TASK TO CARRY OUT :: Could you reproduce the lines below from the one with "disease | | |" through the one with "90.0 (78–100) |"? Keep both ends and add nothing.

Stored data entries:
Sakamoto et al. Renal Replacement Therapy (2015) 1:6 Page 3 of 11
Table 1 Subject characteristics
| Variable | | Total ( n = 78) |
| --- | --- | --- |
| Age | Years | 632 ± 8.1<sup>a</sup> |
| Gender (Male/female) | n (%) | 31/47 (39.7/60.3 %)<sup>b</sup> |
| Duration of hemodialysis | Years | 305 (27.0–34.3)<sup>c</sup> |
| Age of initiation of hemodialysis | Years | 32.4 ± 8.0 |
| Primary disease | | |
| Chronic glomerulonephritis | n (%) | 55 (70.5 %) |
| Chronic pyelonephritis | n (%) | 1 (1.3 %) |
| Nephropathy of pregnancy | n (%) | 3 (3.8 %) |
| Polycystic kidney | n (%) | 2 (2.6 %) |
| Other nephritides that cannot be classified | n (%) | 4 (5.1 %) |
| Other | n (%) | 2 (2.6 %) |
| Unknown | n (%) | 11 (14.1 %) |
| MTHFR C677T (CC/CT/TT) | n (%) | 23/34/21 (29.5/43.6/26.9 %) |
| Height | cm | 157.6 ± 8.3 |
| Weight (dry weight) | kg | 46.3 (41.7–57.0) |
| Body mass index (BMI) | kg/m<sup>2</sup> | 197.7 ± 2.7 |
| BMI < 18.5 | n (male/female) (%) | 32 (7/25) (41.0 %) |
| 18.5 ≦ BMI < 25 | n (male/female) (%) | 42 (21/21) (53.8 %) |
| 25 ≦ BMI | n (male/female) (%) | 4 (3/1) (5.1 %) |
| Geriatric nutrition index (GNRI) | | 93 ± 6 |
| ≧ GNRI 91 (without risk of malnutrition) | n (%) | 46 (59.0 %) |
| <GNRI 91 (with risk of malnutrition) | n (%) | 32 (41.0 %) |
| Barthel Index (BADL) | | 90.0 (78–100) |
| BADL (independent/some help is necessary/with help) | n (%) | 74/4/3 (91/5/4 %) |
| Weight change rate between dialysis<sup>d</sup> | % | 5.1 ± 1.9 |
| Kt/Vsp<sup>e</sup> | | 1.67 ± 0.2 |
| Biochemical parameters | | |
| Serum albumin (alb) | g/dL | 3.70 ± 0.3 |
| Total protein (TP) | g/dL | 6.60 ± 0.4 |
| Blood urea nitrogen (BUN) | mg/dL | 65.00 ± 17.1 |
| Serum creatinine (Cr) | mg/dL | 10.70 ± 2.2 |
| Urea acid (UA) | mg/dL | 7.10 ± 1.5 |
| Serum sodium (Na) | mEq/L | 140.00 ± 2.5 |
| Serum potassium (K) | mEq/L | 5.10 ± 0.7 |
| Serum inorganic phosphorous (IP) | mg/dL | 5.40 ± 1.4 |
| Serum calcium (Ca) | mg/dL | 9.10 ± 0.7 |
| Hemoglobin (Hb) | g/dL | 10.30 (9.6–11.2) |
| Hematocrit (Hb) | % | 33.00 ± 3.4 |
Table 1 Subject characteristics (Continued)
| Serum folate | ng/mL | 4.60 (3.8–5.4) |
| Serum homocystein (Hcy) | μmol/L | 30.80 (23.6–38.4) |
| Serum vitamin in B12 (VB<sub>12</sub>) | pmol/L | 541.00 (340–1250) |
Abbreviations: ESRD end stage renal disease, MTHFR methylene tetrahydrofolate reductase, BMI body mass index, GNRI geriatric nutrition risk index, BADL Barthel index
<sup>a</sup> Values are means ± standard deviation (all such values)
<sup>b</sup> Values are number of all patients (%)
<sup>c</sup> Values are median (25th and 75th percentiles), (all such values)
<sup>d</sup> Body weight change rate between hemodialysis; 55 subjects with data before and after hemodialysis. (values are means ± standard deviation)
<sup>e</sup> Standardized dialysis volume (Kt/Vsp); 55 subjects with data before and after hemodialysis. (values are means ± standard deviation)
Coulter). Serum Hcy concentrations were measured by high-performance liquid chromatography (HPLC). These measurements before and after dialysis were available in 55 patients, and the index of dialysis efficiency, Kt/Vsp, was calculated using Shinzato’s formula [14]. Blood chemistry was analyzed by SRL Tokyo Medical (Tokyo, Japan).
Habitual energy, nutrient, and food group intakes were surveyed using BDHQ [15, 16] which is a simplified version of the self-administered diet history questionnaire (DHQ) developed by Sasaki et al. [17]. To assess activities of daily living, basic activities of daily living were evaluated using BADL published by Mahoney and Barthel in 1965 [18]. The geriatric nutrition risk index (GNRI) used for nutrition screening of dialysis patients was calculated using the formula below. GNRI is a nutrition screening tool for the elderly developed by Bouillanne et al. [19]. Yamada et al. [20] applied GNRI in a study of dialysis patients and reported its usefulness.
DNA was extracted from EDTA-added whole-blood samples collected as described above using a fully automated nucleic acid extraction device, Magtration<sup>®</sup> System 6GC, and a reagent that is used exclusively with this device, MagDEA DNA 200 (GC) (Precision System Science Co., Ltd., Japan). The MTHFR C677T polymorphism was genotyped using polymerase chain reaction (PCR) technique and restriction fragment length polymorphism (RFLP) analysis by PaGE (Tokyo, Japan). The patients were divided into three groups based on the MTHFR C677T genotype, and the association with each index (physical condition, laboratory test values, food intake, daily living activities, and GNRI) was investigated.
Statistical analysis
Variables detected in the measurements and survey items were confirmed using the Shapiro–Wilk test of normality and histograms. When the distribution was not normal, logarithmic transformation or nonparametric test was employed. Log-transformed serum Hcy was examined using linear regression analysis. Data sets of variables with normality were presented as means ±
---
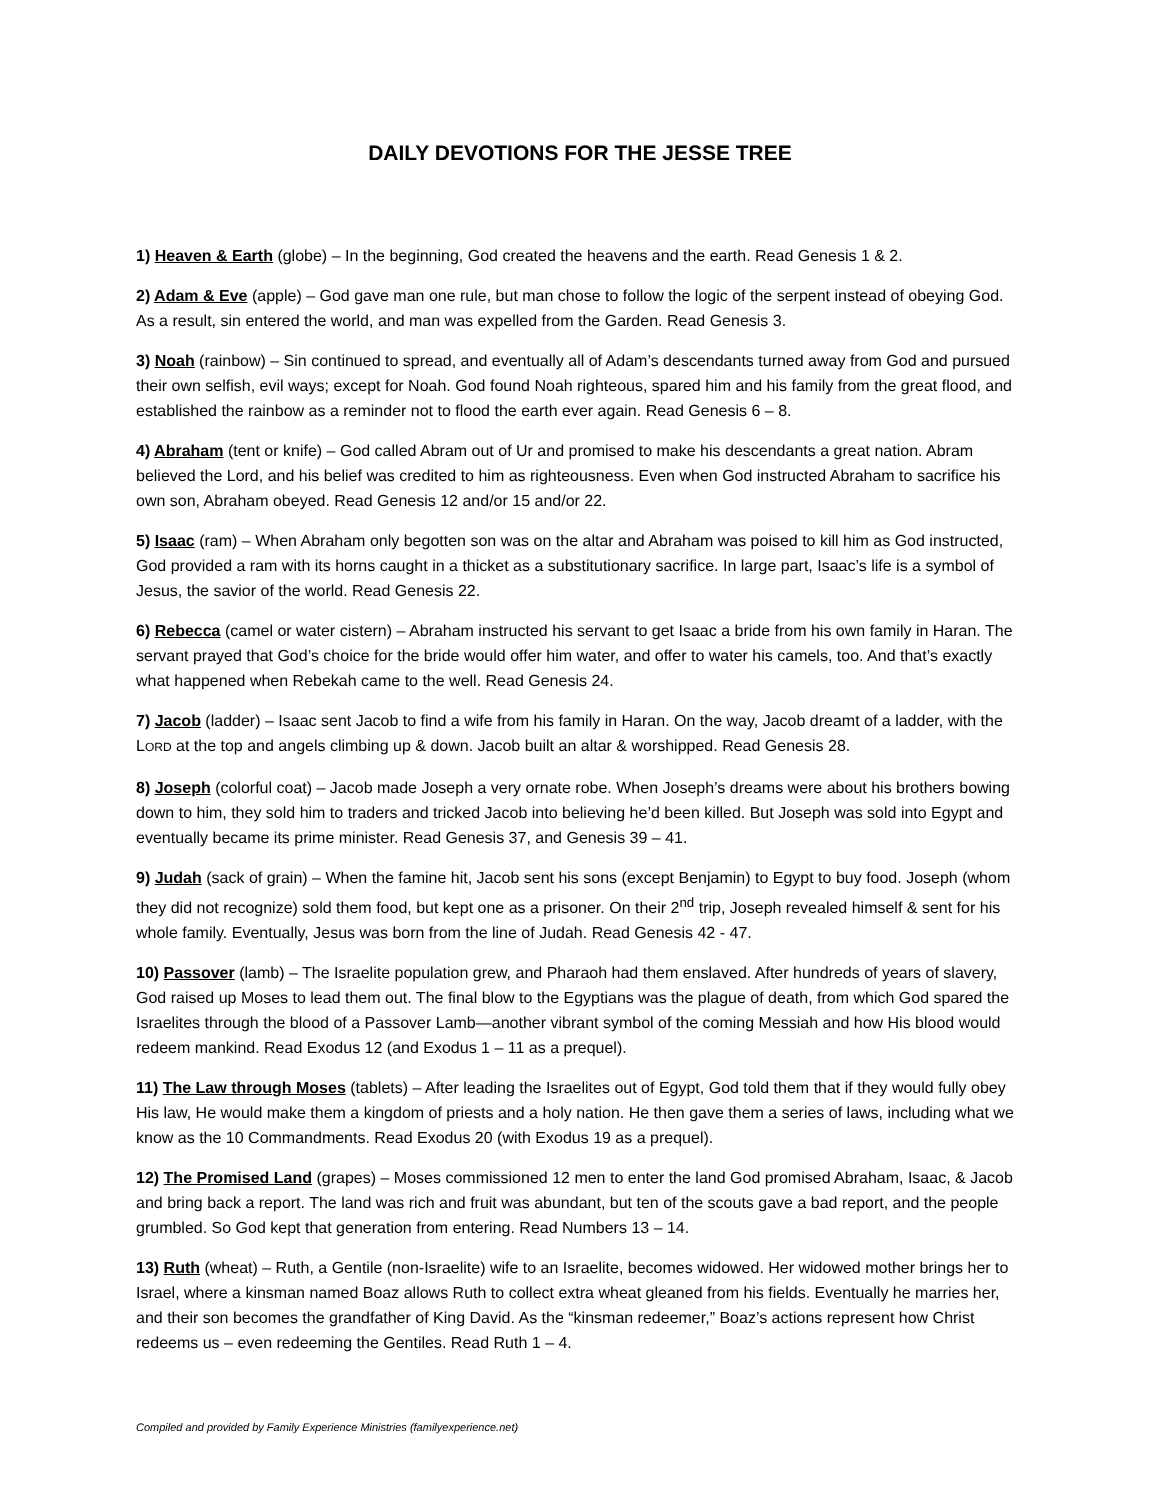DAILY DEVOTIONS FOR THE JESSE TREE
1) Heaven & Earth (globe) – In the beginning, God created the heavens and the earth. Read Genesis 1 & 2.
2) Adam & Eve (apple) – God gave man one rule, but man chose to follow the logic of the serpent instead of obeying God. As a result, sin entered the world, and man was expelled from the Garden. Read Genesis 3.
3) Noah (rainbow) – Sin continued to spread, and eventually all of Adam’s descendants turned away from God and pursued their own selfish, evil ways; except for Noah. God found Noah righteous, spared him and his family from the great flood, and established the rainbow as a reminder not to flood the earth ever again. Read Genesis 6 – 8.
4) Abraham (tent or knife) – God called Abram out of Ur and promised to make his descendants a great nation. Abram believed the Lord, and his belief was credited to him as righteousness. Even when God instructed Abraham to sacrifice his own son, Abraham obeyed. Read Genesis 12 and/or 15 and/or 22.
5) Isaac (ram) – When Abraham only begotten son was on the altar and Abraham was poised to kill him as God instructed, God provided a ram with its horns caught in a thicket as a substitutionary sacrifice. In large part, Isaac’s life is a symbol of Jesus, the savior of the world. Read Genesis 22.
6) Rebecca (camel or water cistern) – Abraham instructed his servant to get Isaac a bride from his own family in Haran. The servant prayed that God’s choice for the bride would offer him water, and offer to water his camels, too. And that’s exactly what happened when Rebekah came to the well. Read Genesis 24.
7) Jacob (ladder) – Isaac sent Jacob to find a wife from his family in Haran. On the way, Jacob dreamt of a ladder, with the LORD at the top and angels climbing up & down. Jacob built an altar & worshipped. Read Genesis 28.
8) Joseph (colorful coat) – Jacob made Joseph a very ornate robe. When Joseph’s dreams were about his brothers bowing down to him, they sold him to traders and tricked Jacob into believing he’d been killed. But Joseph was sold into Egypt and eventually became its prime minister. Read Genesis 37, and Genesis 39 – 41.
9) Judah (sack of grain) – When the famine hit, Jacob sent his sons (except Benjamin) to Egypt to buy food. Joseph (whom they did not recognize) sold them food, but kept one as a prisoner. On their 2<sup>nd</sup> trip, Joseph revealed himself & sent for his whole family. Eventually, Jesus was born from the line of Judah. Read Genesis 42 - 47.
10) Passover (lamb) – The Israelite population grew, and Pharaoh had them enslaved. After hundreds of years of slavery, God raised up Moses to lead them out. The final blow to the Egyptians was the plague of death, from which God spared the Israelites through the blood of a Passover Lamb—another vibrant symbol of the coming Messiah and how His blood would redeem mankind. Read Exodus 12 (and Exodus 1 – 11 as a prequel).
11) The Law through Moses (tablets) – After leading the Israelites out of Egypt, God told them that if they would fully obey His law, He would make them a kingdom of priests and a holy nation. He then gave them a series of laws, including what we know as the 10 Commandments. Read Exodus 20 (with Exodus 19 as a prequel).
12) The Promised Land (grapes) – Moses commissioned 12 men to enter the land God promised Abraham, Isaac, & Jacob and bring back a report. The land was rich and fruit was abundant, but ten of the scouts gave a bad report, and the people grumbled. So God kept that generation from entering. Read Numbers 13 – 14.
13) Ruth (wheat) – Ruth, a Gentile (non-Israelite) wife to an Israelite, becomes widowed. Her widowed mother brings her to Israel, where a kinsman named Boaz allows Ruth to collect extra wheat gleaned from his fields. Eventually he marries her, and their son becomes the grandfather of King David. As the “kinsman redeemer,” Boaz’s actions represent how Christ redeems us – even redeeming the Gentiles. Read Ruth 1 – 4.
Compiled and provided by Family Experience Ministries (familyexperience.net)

WRITTEN ANSWER ::
| Primary disease | | |
| Chronic glomerulonephritis | n (%) | 55 (70.5 %) |
| Chronic pyelonephritis | n (%) | 1 (1.3 %) |
| Nephropathy of pregnancy | n (%) | 3 (3.8 %) |
| Polycystic kidney | n (%) | 2 (2.6 %) |
| Other nephritides that cannot be classified | n (%) | 4 (5.1 %) |
| Other | n (%) | 2 (2.6 %) |
| Unknown | n (%) | 11 (14.1 %) |
| MTHFR C677T (CC/CT/TT) | n (%) | 23/34/21 (29.5/43.6/26.9 %) |
| Height | cm | 157.6 ± 8.3 |
| Weight (dry weight) | kg | 46.3 (41.7–57.0) |
| Body mass index (BMI) | kg/m<sup>2</sup> | 197.7 ± 2.7 |
| BMI < 18.5 | n (male/female) (%) | 32 (7/25) (41.0 %) |
| 18.5 ≦ BMI < 25 | n (male/female) (%) | 42 (21/21) (53.8 %) |
| 25 ≦ BMI | n (male/female) (%) | 4 (3/1) (5.1 %) |
| Geriatric nutrition index (GNRI) | | 93 ± 6 |
| ≧ GNRI 91 (without risk of malnutrition) | n (%) | 46 (59.0 %) |
| <GNRI 91 (with risk of malnutrition) | n (%) | 32 (41.0 %) |
| Barthel Index (BADL) | | 90.0 (78–100) |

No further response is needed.